Every now and then I’ll get motivated to start a new notebook labeled “Ideas” (to replace the one I started six months or three years earlier, and lost, I mean misplaced). I’ll jot stuff down, maybe even tape a newspaper article to a page if I’m really motivated and can find tape. When I stumble across these old notebooks, I generally do remember the story ideas from the notes. Sometimes not, though. What the heck did the cryptic words “owl/cherry pie/sisters/the last one ever” possibly mean? That one is lost to the ages. Bummer, that. Surely it would have been a bestseller had I only been able to stretch eight words to eighty thousand.
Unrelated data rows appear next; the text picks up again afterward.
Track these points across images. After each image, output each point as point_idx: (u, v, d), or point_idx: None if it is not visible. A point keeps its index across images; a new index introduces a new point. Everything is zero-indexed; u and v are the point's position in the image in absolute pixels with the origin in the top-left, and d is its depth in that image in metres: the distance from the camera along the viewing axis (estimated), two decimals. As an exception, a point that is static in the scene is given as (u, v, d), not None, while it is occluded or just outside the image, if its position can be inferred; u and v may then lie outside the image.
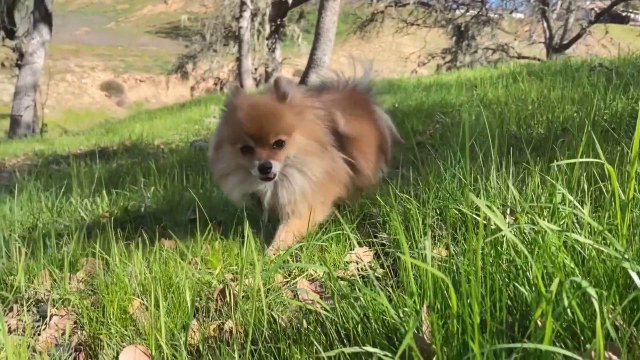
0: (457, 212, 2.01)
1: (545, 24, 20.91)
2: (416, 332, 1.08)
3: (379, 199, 2.37)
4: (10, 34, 14.79)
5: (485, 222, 1.80)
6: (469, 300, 1.02)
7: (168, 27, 32.01)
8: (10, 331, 1.64)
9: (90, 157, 6.42)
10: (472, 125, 3.99)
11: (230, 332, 1.37)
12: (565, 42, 20.50)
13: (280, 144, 2.09)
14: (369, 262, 1.98)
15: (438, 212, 2.17)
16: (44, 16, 13.65)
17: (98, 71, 22.95)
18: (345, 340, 1.18)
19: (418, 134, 4.42)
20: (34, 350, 1.48)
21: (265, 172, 2.04)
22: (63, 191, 3.89)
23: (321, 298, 1.68)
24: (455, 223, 1.98)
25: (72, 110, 19.59)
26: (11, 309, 1.85)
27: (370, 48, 29.37)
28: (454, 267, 1.34)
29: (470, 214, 1.54)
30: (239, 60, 17.71)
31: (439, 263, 1.43)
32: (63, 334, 1.60)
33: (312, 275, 1.91)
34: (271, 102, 2.17)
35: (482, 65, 16.94)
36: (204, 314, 1.59)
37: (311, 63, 11.73)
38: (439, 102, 5.55)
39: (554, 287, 0.91)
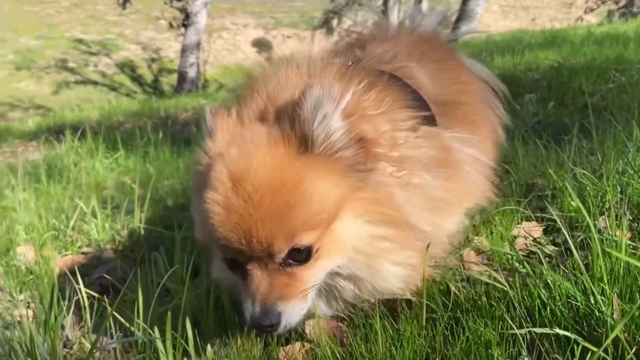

And sometimes the ideas are rooted in pop culture; good ideas maybe, but perhaps more fan fiction than a fresh idea. I’d love to see a movie called “The Dinner Club,” an update of my generation’s touchstone flick. There’s not an actor from the movie who couldn't use the work, really, so why haven’t they done this yet? I have no Hollywood connections, so I wouldn’t know, and it’s entirely likely multiple scripts have floated around Tinsel-land for years. And maybe rejected when "Before Sunset,” the same concept based on the Ethan Hawke original, failed to bring in zillions. Then again, Ethan Hawke was never any competition for the raw adolescent surge of that kiss Judd Nelson planted on Molly Ringwald.

Speaking of fantastic teenage kisses and the ideas they engender, was there ever anything sexier than Eric Stoltz clutching Mary Stuart Masterson’s hips as he gently touched his lips to hers in "Some Kind of Wonderful"? There’s an idea for a remake for you: "Some Kind of Ho-Hum." Maybe the characters meet again, now in their forties, and their lives are not as magical as seventeen-year-olds are certain they will become. Or maybe they just can’t recognize the magic, and seeing Watts brings back the artist in the architect for Keith, or something. Or something.

But this isn’t about movies from the eighties, much as I could go on all day about John Hughes and John Cusack. This is about ideas, where they come from, and which get chosen.

And the real answer is, I’m not sure. Pop culture, sure, a definite springboard. History, both in the traditional sense and the very personal. (Or both.) Observation (also known as snooping and eavesdropping.) Simple musing, looking at a person I know or a person I don’t, and imagining their life when they leave my presence.

Here’s the thing: the ideas, wherever they come from, always come. I guess I had always assumed, if I’d thought about it, which I never really did, that everyone thought that way. That everyone had these ideas constantly flitting through their brains, stories churned and discarded like so much buttermilk. (And there’s a story right there, from history: six high school girls at a tacky breakfast diner, and one orders buttermilk and peppers it. What sixteen year old orders buttermilk? And off we go…)

I wonder if other writers have ideas nibbling at them all the time the same way. Some writers have huge ideas, giant ideas; is there room for the little ones with those monsters taking up so much space? I have had so many tiny ones, and some pretty big ones (that I have not yet found the, yup, let’s call it courage, to undertake), and I don’t understand any more than the people who ask about it where they come from or how it works. But I do think I have come to realize that this is not normal, or at least not the norm.

The ideas, they come. And maybe more than anything else, other than the proof on the page, the actual words written down, I think the stream of ideas is what makes me a writer. I just can’t help it.

1 comment:

  1. I'm thinking you just hit upon an idea for a book: writing prompts. You could do it because, yes, you are right. Not everyone's brain works the way yours does. I'm lucky to have one idea filter through a month. And that's if I'm trying!